Small interfering RNA (siRNA) Technology

In the past two decades, there has been increasing awareness of the role RNAs play in the regulation of gene expression. The field of RNA was revolutionized with the discovery of RNA interference (RNAi).

RNAi is a regulatory mechanism seen in most of the eukaryotic cells that contain double-stranded RNA (dsRNA) which in turn triggers direct homology dependent control of gene activity. Popularly known as small interference RNAs (siRNA), dsRNA is usually 21–22 bp long and has characteristics 2 nt 3’ overhangs which helps them to be recognized by the mechanism of RNAi. 

Targeting and manipulating RNAi pathways can be a potential tool to change any biological process post-transcriptionally in many health conditions including g  autoimmune diseases and cancer among others. RNAi was described as “Breakthrough of the year” by the journal Science in the year 2002, having the potential to be a powerful drug for several diseases. Optimum designing of siRNA can enhance the stability and specificity of the RNAi process and prevent off-target effects. 


When considering siRNAs for therapeutics, it is essential for the selection of appropriate designs that have good potency, stability, and specificity. Over the years, protocols have been put in place to assist in designing an ideal siRNA, based on the target of interest. Once synthesized these siRNAs should be experimentally evaluated to determine its effects in gene silencing. Though tested to be effective, at times siRNAs have off-target effects, where unrelated genes tend to be altered. Furthermore, siRNAs may also induce an unnecessary innate immune response which could potentially initiate a harmful inflammatory response in patients. 


When using siRNA technology for therapeutics in in-vivo models, the stability of the molecule plays an important factor. When unprotected, siRNA is highly unstable and can easily be degraded in the human plasma, with very minimal half-life. At times like these, siRNA is chemically modified to increase the half-life without altering the efficacy. Such chemical modifications usually happen in the phosphate group of the molecules hat confers exonuclease resistance or alterations in the sugar residues that confer endonuclease resistance. A right balance between increased stability and efficacy is the right way to configure a siRNA for in-vivo use.


It is safe to say that no matter the efficacy or stability it is most challenging to deliver the right siRNA to the targeted tissues/ cells. Due to its negative charge, siRNA molecules are incapable of penetrating cell membranes easily. For this reason, many strategies have been developed like lipid-based formulations. Most of these strategies are non-specific and are build into delivery agents. 

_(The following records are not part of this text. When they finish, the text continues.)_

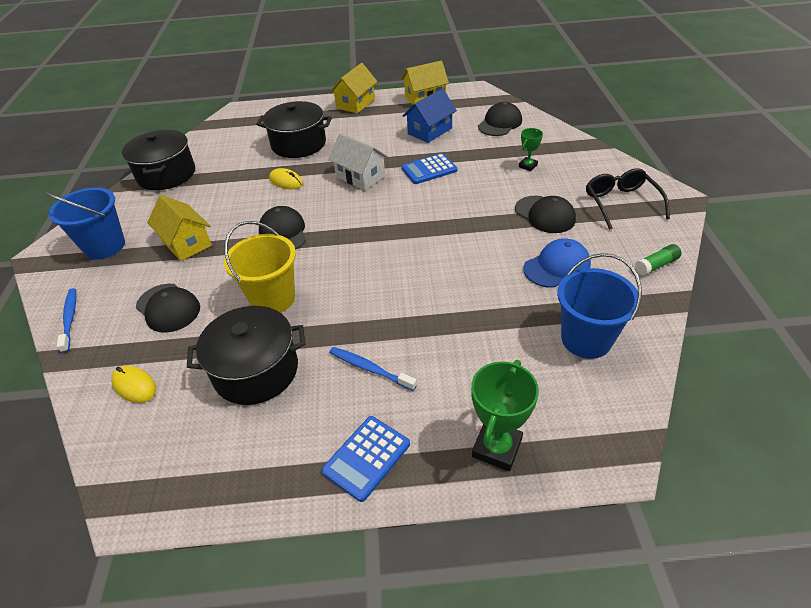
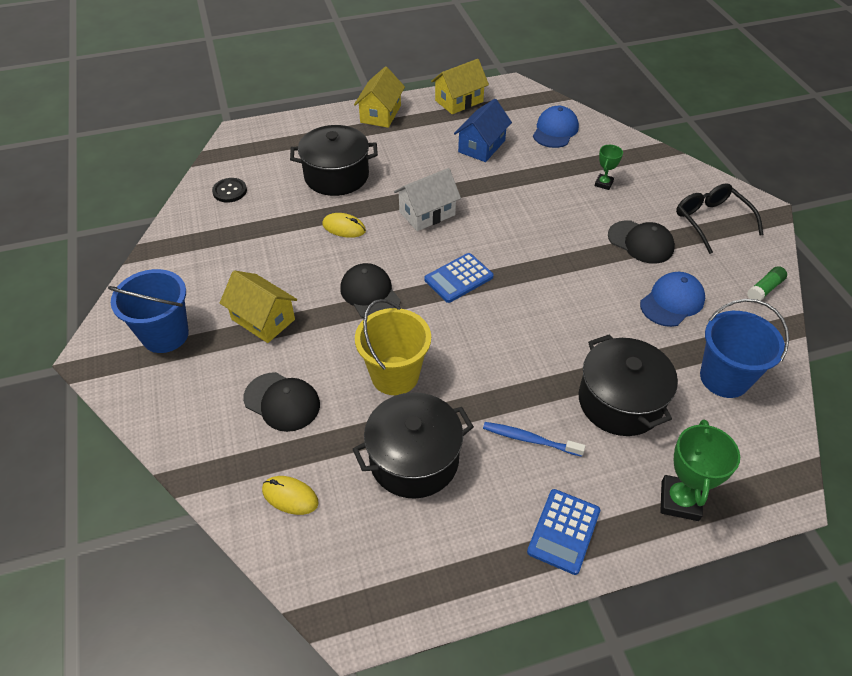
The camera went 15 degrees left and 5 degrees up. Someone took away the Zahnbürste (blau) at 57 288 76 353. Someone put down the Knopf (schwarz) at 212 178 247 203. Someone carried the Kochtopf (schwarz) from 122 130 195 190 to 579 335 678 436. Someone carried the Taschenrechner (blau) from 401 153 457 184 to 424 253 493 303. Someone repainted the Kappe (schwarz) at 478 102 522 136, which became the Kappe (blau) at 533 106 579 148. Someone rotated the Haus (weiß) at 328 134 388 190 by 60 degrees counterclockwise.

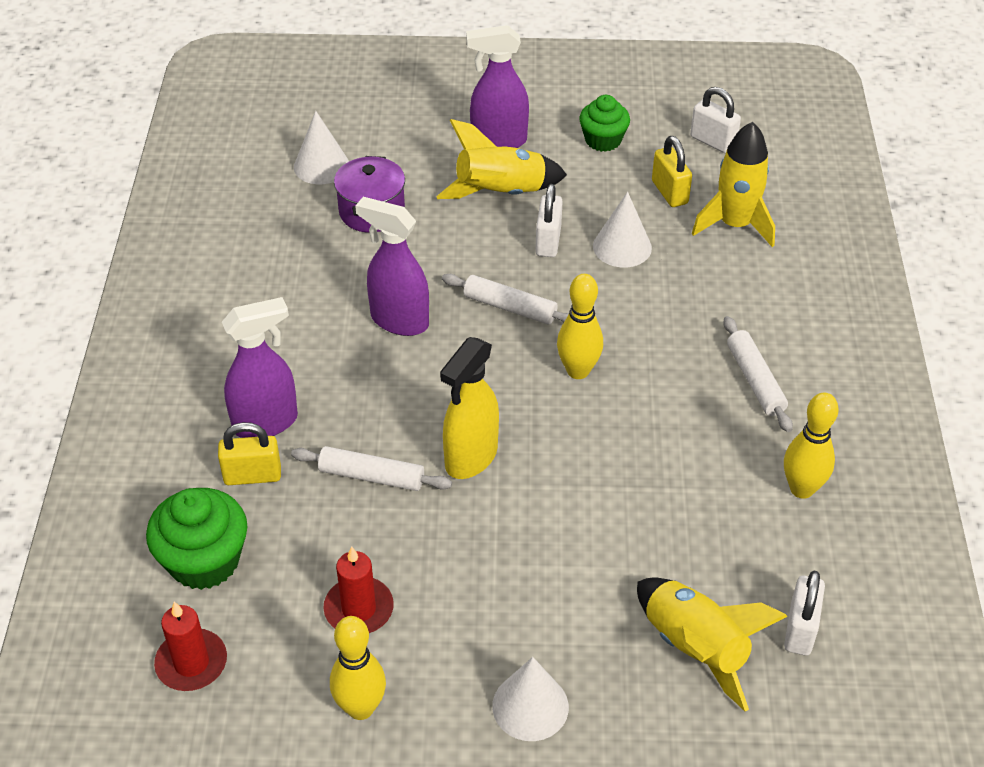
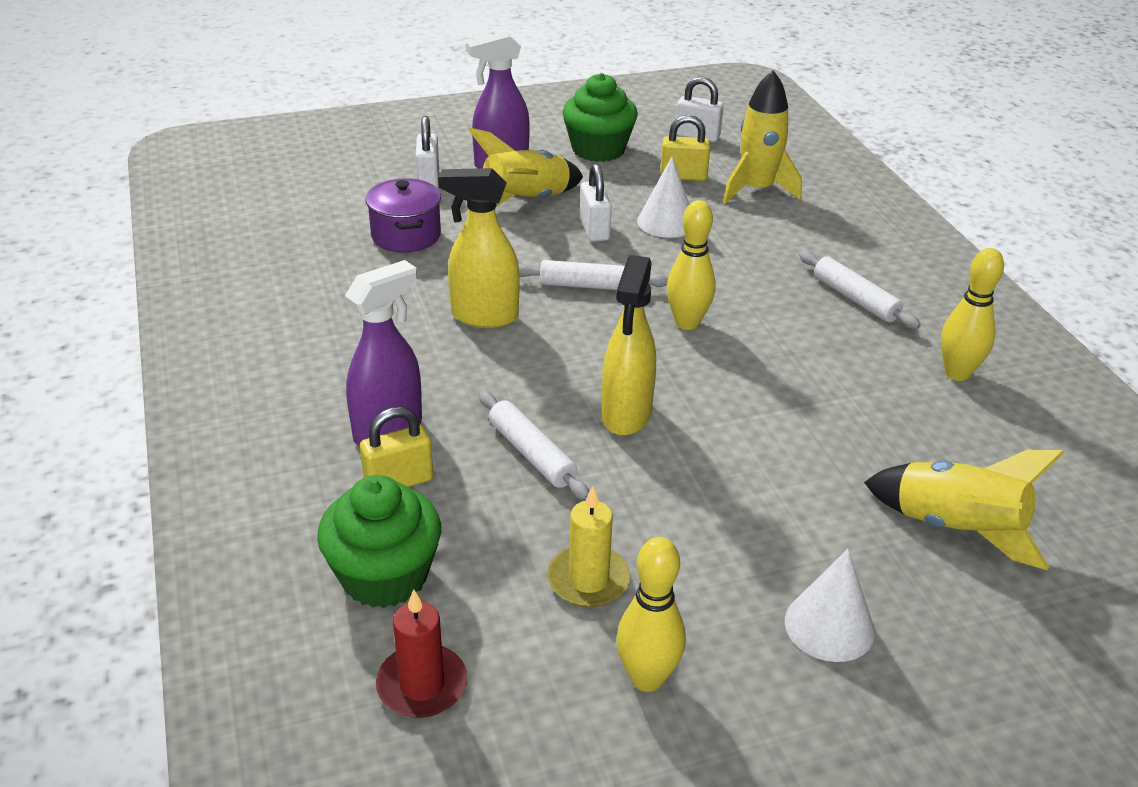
The camera went 20 degrees left and 10 degrees down. Someone took away the Kegel (weiß) at 294 111 349 184. Someone carried the Vorhängeschloss (weiß) from 784 571 825 656 to 416 116 439 188. Someone repainted the Kerze (rot) at 323 546 394 633, which became the Kerze (gelb) at 547 486 630 608. Someone repainted the Sprühflasche (lila) at 355 197 429 336, which became the Sprühflasche (gelb) at 438 168 520 328. Someone rotated the Nudelholz (weiß) at 291 446 452 491 by 60 degrees clockwise. Someone rotated the Vorhängeschloss (gelb) at 652 136 692 207 by 45 degrees counterclockwise. Someone scaled the Muffin (grün) at 579 95 630 152 by 1.50.

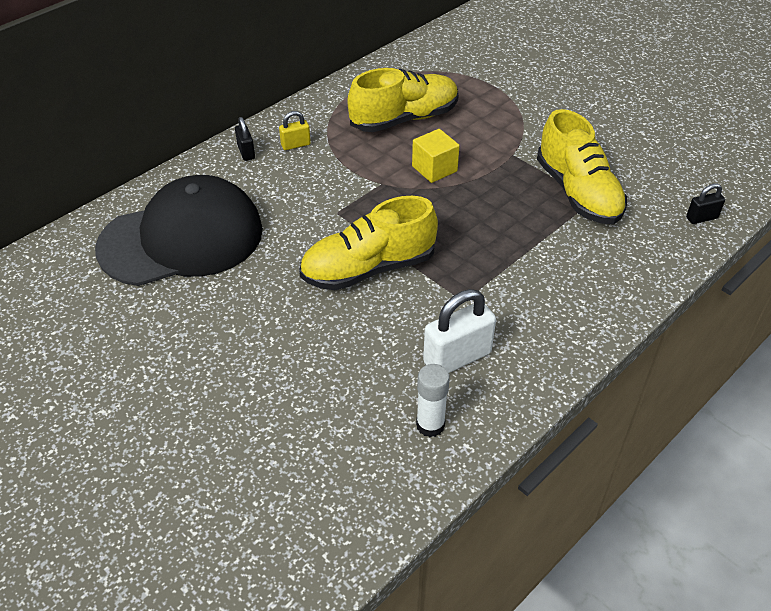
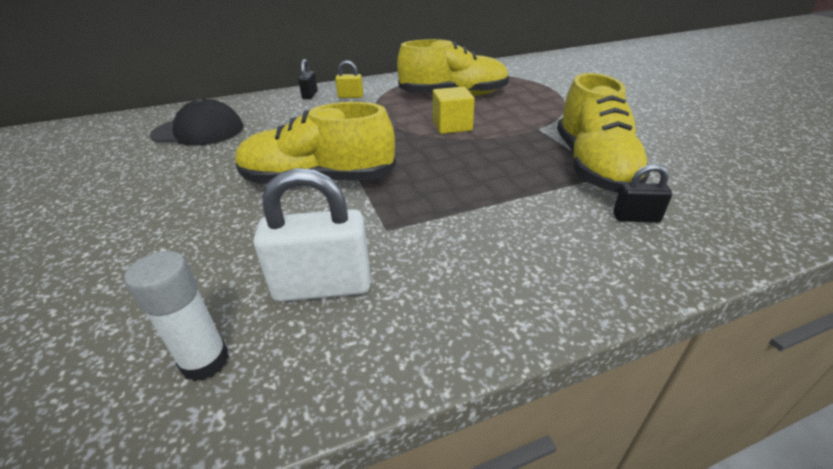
The camera went 25 degrees right and 10 degrees down. Someone carried the Vorhängeschloss (schwarz) from 686 183 725 224 to 613 164 672 223. Someone scaled the Kappe (schwarz) at 95 175 263 286 by 0.59.

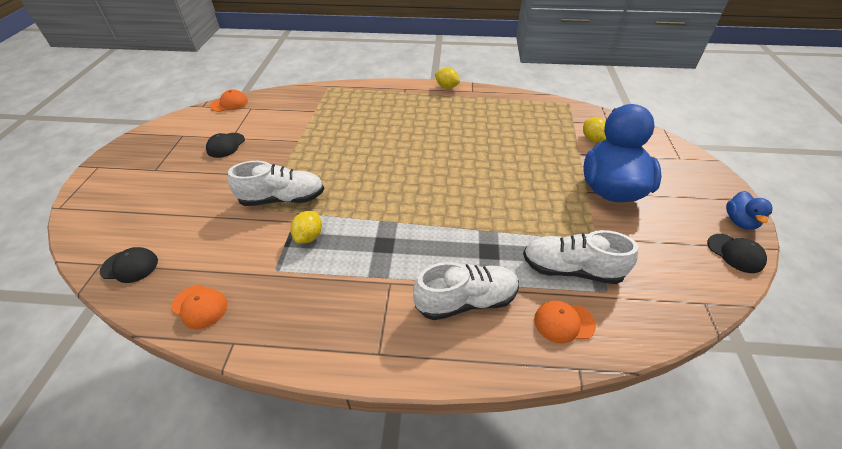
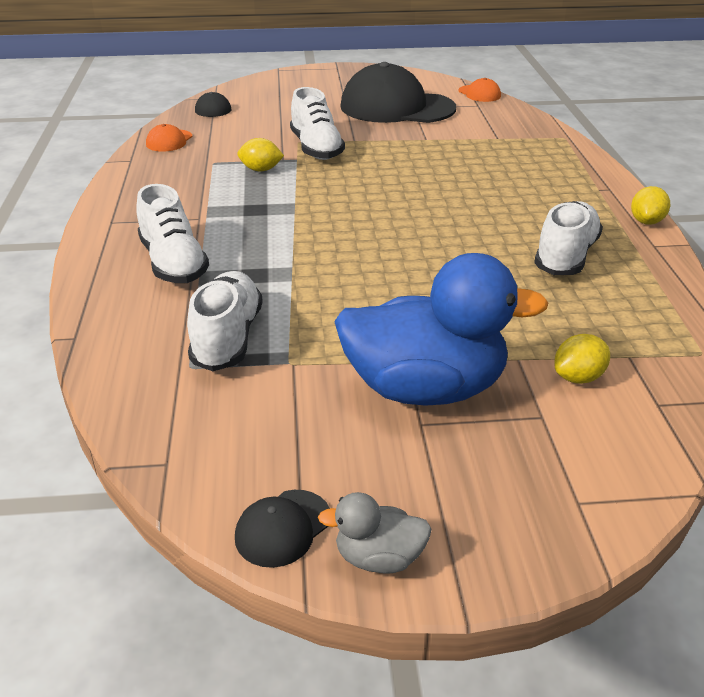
The camera went 80 degrees right and 10 degrees down. Someone took away the Kappe (orange) at 534 300 596 343. Someone put down the Schuh (weiß) at 534 201 603 275. Someone repainted the Ente (blau) at 726 191 772 230, which became the Ente (grau) at 318 492 432 574. Someone scaled the Kappe (schwarz) at 206 133 245 158 by 2.40.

Recently, study results showed that single-stranded siRNA is capable of performing gene silencing in-vivo. This finding is particularly significant since single-stranded siRNA has multiple advantages over double-stranded siRNA. The lack of second passenger strands makes it more potent and reduces the risk of uncalled alterations. 

Applications in medicinal fields:

Due to the effective gene silencing, siRNA is popular among medicinal fields. The degree of specificity is also an added advantage, as is its ability to utilize numerous RNA sequences to target specific cells and deliver drugs or medicines. The ultimate goal for scientists is to find an optimal way to kill or slow down the disease without affecting the surrounding tissues. In addition, the ability to specifically target genes that cause cellular damage or destruction enables pharmaceutical experts to specifically target those genes by the use of siRNA interference. 

The progression from the initial discovery of siRNA technology to clinical applications has been groundbreaking. Understanding the fundamentals behind the technology has led to its widespread application in both basic research and clinical applications of treating a disease. 

Despite the significant progress made in the field of RNAi technology, there is still a lot of more research that needs to be conducted to perfect the design Before siRNA becomes a common commercial therapeutic technology in the clinical field, a number of major hurdles need to be addressed. Lately, the difficulties associated with inefficient delivery to target cells have been brought into the light. There are also problems associated with the reduced biostability of unmodified RNA. 

Regardless of certain setbacks, the hope still remains that with the time, siRNA technology will prove to be the next “Superdrug” against many destructive diseases. In addition, RNAi has proven to be an important tool and has opened a new world of basic investigation.